A pesar de vivir con el riesgo de que la creciente los desaloje en algún momento, muchas personas –ante la indiferencia de las autoridades– se han acostumbrado a habitar lugares indignos para seres humanos. Bastará con echar una mirada a los bañados que circundan la ciudad de Asunción para constatar la miseria en la que sobreviven a duras penas.
Habitar esos espacios pequeños invadidos por una permanente humedad, con olores impropios de sitios habitados por la gente y con servicios muy precarios, sin embargo, cuenta con atractivos que son los que determinan que las personas muy pobres vuelvan después de las inundaciones a sus precarias viviendas... si algo quedó de ellas.
Por lo general, quedan muy cerca de sus fuentes de ingresos diarios. No tienen necesidad de pagar pasajes ni gastar horas en trasladarse hasta los lugares que les proporciona la raquítica suma de dinero que les permite pasar de un día a otro. Tampoco están lejos las escuelas para los hijos.
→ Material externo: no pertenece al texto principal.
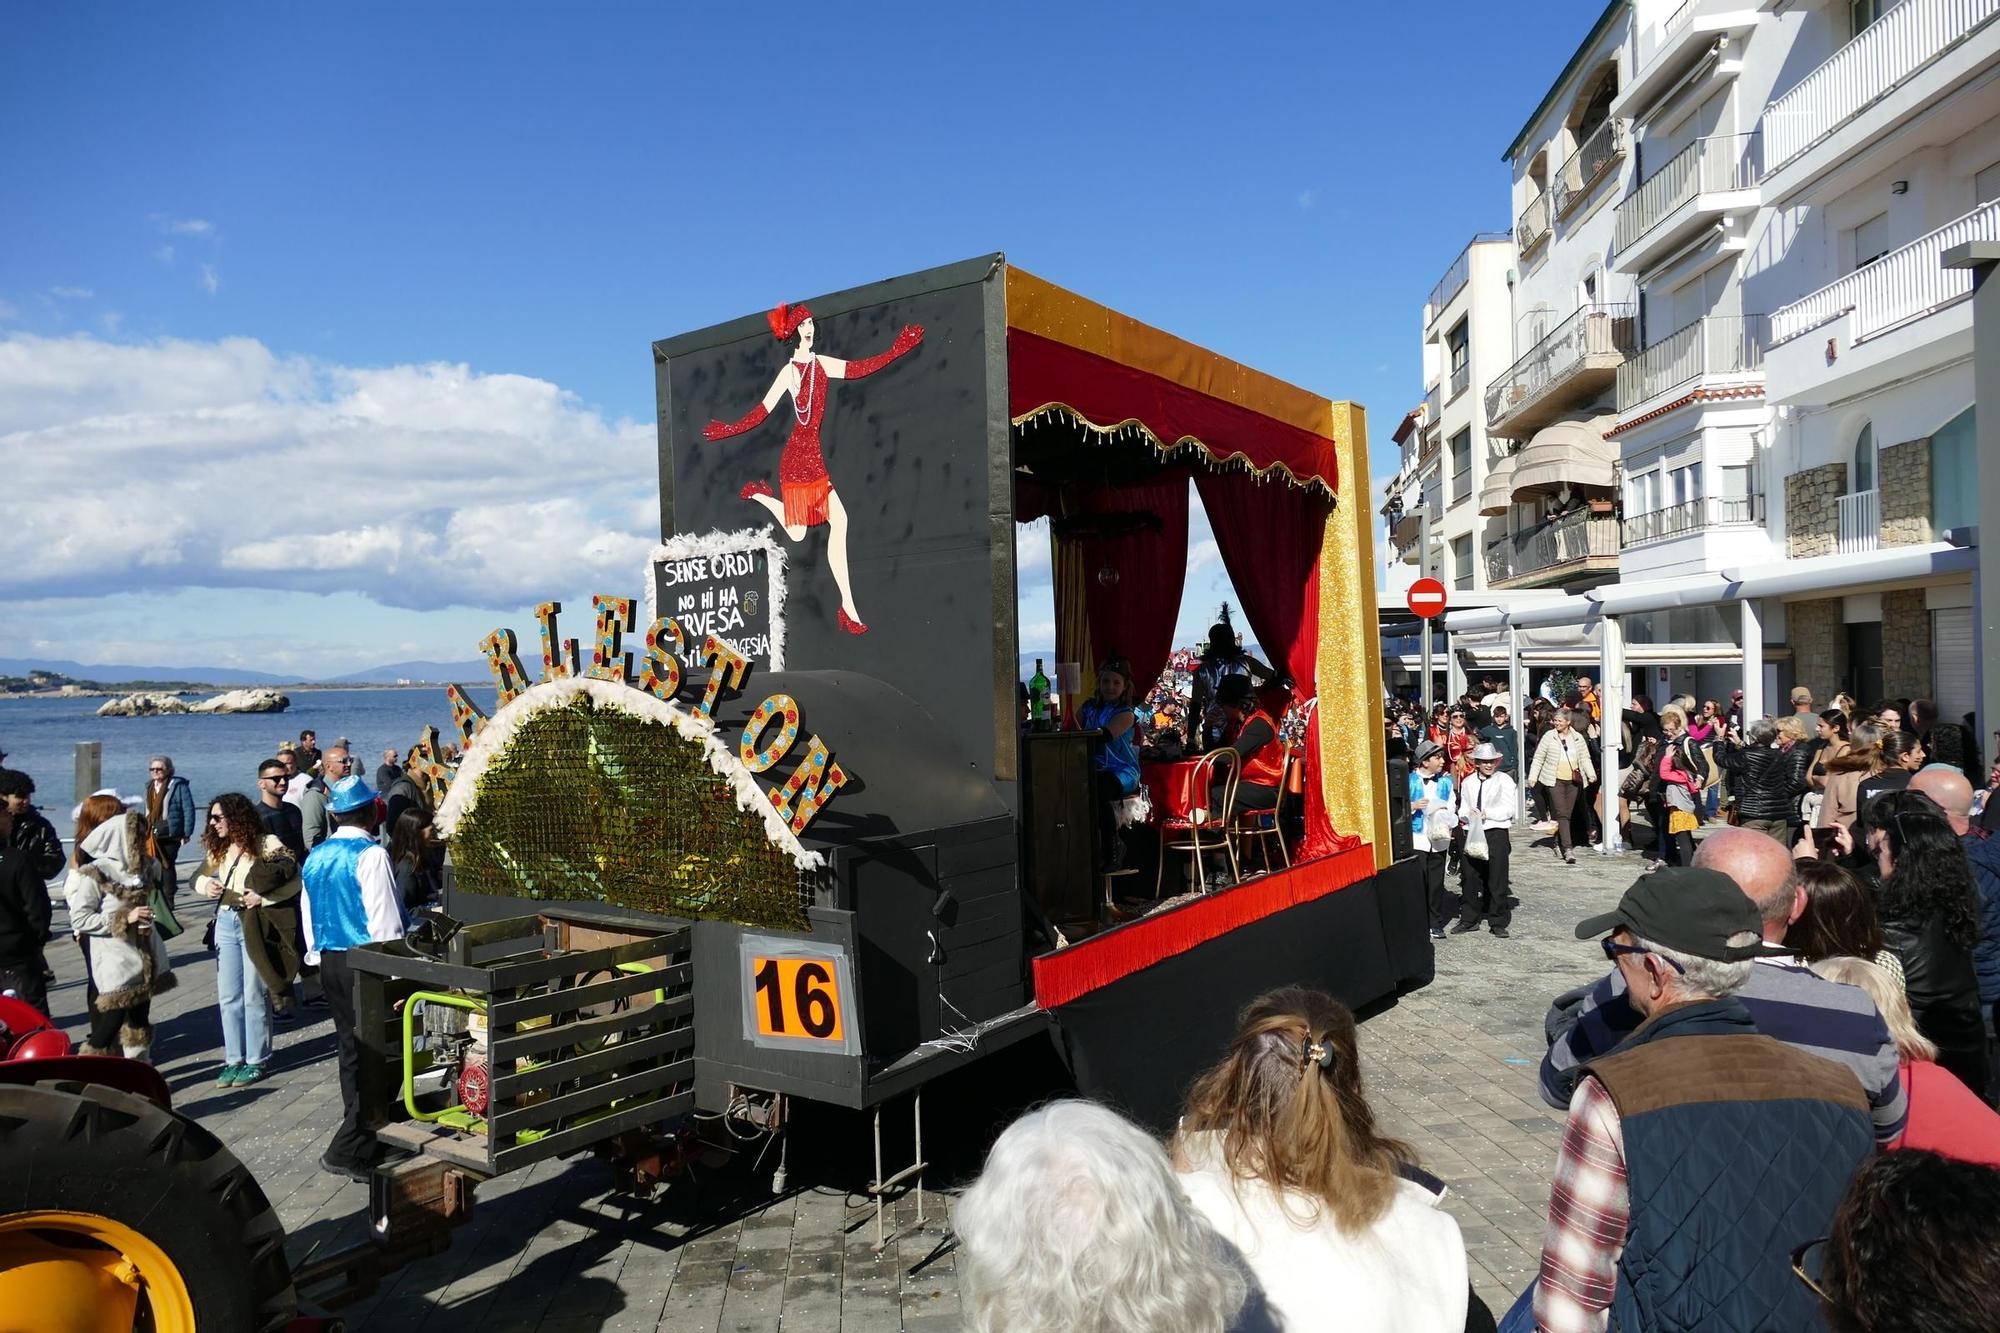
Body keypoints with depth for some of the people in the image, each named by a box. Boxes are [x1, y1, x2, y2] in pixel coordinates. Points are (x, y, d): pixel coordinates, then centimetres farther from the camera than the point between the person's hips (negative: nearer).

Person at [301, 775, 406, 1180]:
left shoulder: (315, 856, 8)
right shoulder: (371, 855, -16)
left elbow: (308, 914, 15)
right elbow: (385, 921, -17)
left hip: (329, 962, 8)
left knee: (352, 1049, 18)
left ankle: (362, 1135, 29)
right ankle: (349, 1151, -4)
Otras ventajas están dadas porque no pagan por el servicio de energía eléctrica o abonan sumas irrisorias por instalaciones clandestinas y por el agua al que acceden de alguna manera.
Con una mentalidad programada para subsistir en condiciones precarias, no les preocupa que sus diminutos terrenos –la ley dice que la extensión mínima de un lote debe ser de 360 metros cuadrados– no sean de su propiedad, que el hacinamiento y la promiscuidad sean características de su modo de vivir y que por esas condiciones en las que viven se les cierren las puertas de oportunidades que sí se abren a otros ciudadanos que también viven en la pobreza.
Ante esta realidad, cuando el Gobierno o instituciones civiles les proponen un cambio de hábitat para ser trasladados a sitios donde van a desenvolverse en condiciones más dignas, suele haber una dura resistencia. Detrás de ellas hay que buscar razones de orden económico, pragmático y cultural.
A pesar de ello, el Gobierno acaba de llevar a buen puerto un proyecto para trasladar a más de 200 familias que habitaban zonas inundables a un barrio ubicado a unos 30 kilómetros de la capital.
Para que la iniciativa sirva de solución duradera y sostenible en el tiempo, es necesario, sin embargo, completar el círculo de la acción social con fuentes de trabajo cercanas que no obliguen a esas personas que vivían a 10 minutos de su fuente de ingresos a viajar dos horas y a tomar 3 colectivos.
Las dificultades de traslado, directamente vinculadas a la supervivencia diaria, pueden convertirse en factores que echen a perder el saludable emprendimiento.
Para el éxito real del proyecto, urge tomar medidas, hacer un seguimiento de las nuevas condiciones de vida de las personas que se mudaron a casas propias más confortables y dar respuestas a los nuevos requerimientos.